青色申告をしている納税者が、当年に生じた事業の赤字を前年の所得と相殺し、前年に納めた税金の還付を受けられる制度です。将来へ繰り越す繰越控除とは向きが逆になります。

詳しい説明

青色申告をしている納税者が、前年分までに納めた所得税を、当年の赤字(純損失)と相殺することで取り戻すことができる制度です。繰越控除が将来の赤字を繰り越すのに対し、繰戻し還付は過去に遡って税金を還付してもらう点が異なります。

ファイナンシャル・プランニング技能検定では、この制度が青色申告者の特権である点と、前年分への遡及が原則である点が問われます。事業所得や不動産所得などの所得の組み合わせによっては、赤字と相殺して還付を受けられるため、税金の払い過ぎを防ぐ重要な制度です。

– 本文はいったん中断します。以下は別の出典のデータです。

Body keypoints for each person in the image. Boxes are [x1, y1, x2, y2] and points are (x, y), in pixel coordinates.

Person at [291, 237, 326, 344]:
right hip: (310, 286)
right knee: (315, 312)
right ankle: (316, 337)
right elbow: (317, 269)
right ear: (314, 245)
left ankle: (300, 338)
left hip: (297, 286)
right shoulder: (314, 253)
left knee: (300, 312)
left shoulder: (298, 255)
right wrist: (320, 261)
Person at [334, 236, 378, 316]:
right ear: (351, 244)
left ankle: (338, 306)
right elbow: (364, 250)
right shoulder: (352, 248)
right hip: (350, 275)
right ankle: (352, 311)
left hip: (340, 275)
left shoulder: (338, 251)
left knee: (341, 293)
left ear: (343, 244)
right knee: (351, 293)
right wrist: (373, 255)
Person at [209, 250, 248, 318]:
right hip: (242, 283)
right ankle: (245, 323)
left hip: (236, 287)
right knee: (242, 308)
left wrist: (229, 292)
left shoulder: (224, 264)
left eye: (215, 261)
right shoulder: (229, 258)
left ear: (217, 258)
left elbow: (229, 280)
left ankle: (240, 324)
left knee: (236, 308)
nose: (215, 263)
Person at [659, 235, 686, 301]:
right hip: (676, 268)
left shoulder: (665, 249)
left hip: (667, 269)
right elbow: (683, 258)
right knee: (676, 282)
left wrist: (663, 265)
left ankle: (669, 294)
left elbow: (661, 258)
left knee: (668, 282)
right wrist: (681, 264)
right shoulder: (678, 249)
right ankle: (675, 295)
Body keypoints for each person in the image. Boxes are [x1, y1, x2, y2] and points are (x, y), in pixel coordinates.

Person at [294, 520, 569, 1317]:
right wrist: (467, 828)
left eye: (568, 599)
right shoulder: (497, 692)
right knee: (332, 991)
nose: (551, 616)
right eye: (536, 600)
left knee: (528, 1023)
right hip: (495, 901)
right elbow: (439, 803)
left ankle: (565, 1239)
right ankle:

還付を受けるためには、確定申告書とともに繰戻し還付請求書を提出する必要があります。赤字が発生した年から前年分に遡って計算を行うため、資金繰りが苦しい年において、過去に納めた税金が戻ってくることで経営の助けになります。

たとえば、前年に利益が出て所得税を納めていた事業者が、当年に多額の赤字を計上した場合、前年の所得と今年の赤字を相殺し、前年分の税金を再計算して還付を受けます。これにより、当年の手元資金を確保し、経営の立て直しを図ることができます。

試験で問われること

ファイナンシャル・プランニング技能検定

  • 青色申告者のみが利用できる制度であることを理解します。
  • 前年分に遡って還付を受ける仕組みであることを押さえます。
  • 繰越控除(将来へ繰り越し)との違いを明確に区別します。